David Bruns, MD, editor of Clinical Chemistry and professor of pathology at the University of Virginia, Charlottesville, agrees that standardizing terms is important in journal literature.

For instance, the term sensitivity (meaning analytical sensitivity) can be confusing because “a lot of people think it means the detection limit when really it is the slope of the calibration curve,” he says. “This is an example of where we have a Tower of Babel.”

Consequently, Dr. Bruns has banished the word sensitivity from his journal. Instead, he asks writers to use “detection limit,” which is “almost always what they mean—how much of the substance you need to get a measurable signal.”

Dr. Bruns approaches “analytical specificity” the same way. “The author needs to spell out exactly what was done,” he says. “If you have an assay for insulin, if it’s specific, it’s not going to react with other similar hormones.” Here again, he prefers that authors use more precise terms, like “cross-reactivity.”

As for the NCCLS database, Dr. Bruns believes it could be useful, “but we’d have to see how it comes out.” He hopes the NCCLS will open the database to comment before deciding on a final version. “You have to involve editors in the process if you want them to use it,” he says.

The database is a “living” work in progress, responds the NCCLS’ Dr. Bergen, and comments intended to improve the interface’s utility and user friendliness will always be welcome. “We can also review and process input on specific terms and definitions,” he says. But because the purpose of the database is to promote the use of internationally standardized terminology, says Dr. Bergen, “such [outside] input would need to be referred to and formally considered within the international standards system.”
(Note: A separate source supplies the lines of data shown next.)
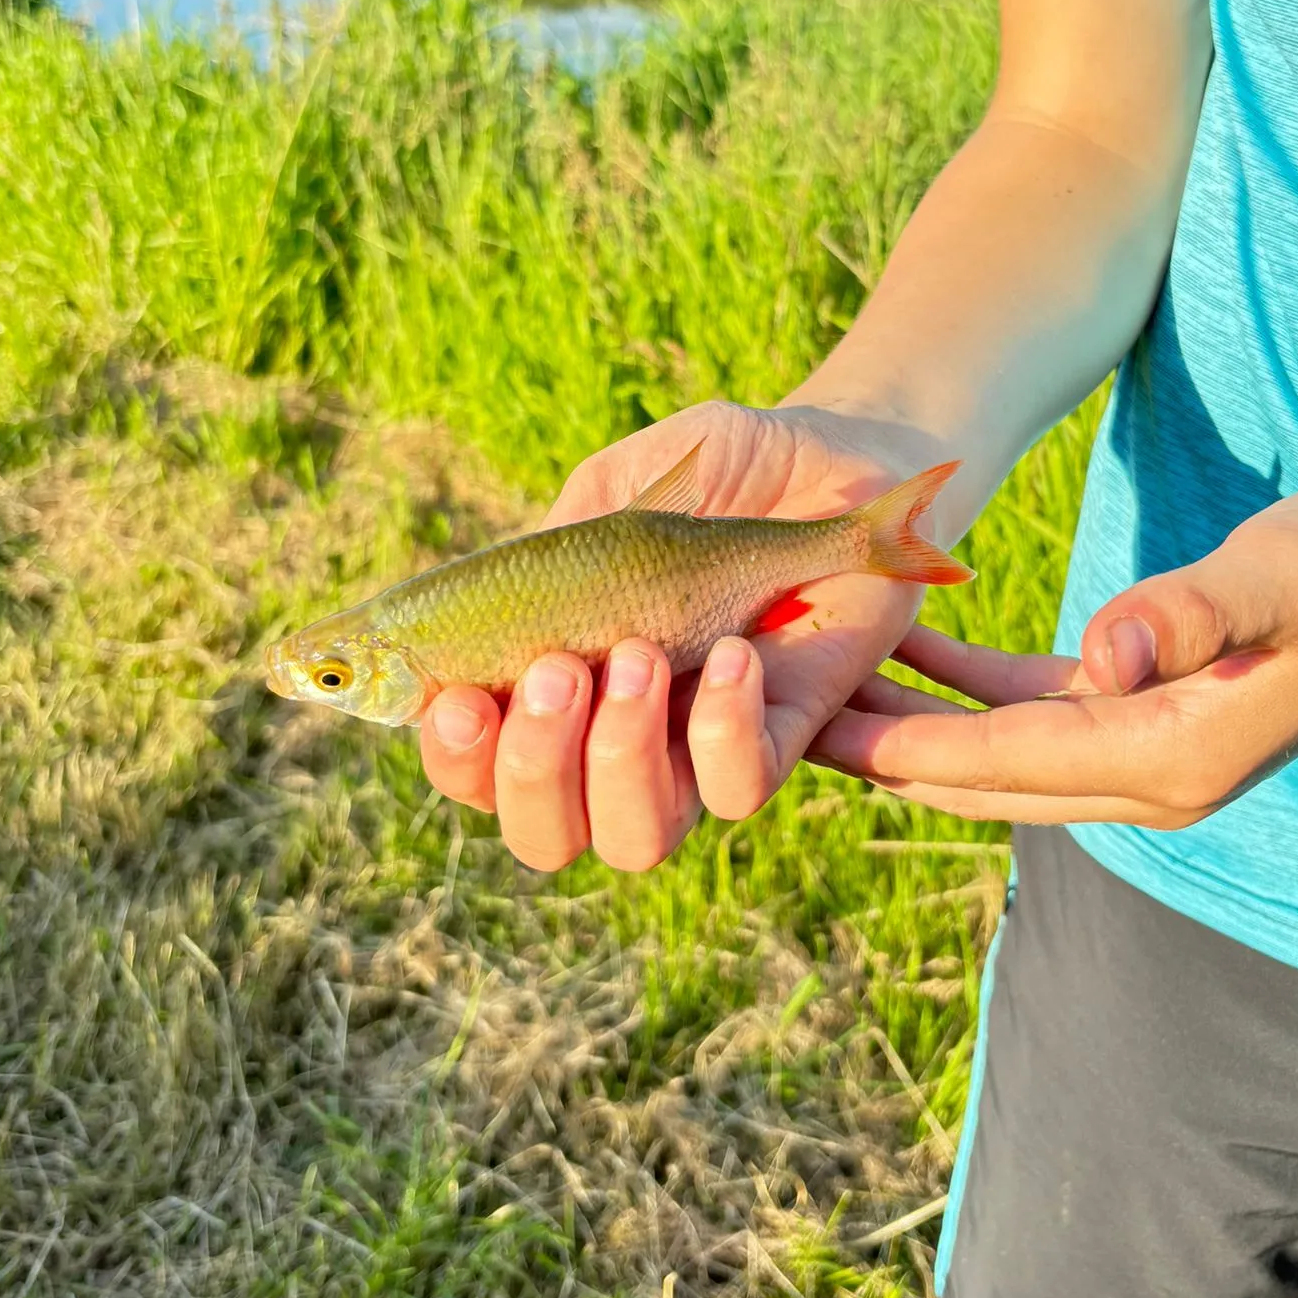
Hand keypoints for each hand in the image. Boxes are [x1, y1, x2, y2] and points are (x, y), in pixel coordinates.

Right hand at [419, 398, 952, 870]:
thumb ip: (566, 535)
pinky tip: (735, 650)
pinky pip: (739, 787)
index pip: (481, 772)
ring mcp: (701, 746)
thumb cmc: (725, 471)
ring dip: (620, 759)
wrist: (839, 459)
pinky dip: (722, 730)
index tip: (458, 698)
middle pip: (546, 834)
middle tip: (559, 669)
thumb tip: (523, 606)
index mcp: (564, 685)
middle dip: (533, 771)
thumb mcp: (624, 480)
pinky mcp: (785, 735)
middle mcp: (622, 737)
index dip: (458, 761)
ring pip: (637, 839)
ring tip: (642, 656)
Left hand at [811, 484, 1297, 827]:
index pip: (1003, 759)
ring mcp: (1141, 752)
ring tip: (819, 687)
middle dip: (881, 751)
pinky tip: (912, 649)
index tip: (809, 732)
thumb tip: (1105, 653)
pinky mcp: (1140, 716)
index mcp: (1166, 754)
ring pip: (993, 750)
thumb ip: (1193, 610)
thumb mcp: (1286, 574)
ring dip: (911, 723)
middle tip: (781, 723)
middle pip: (978, 774)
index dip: (901, 747)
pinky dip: (966, 689)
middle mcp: (1142, 774)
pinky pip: (1030, 712)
In Dr. Hoeltge’s view, it will be a generation before everyone is on the same page in laboratory and diagnostic lexicon. That’s because the transition won’t occur entirely until “pathology residents and young clinical scientists become tomorrow’s leaders.” For now, Dr. Hoeltge communicates with his clinicians at the Cleveland Clinic in ways they understand. “If you didn’t use a term in training,” he says, “it’s hard to change.”

Karen Southwick is a writer in San Francisco.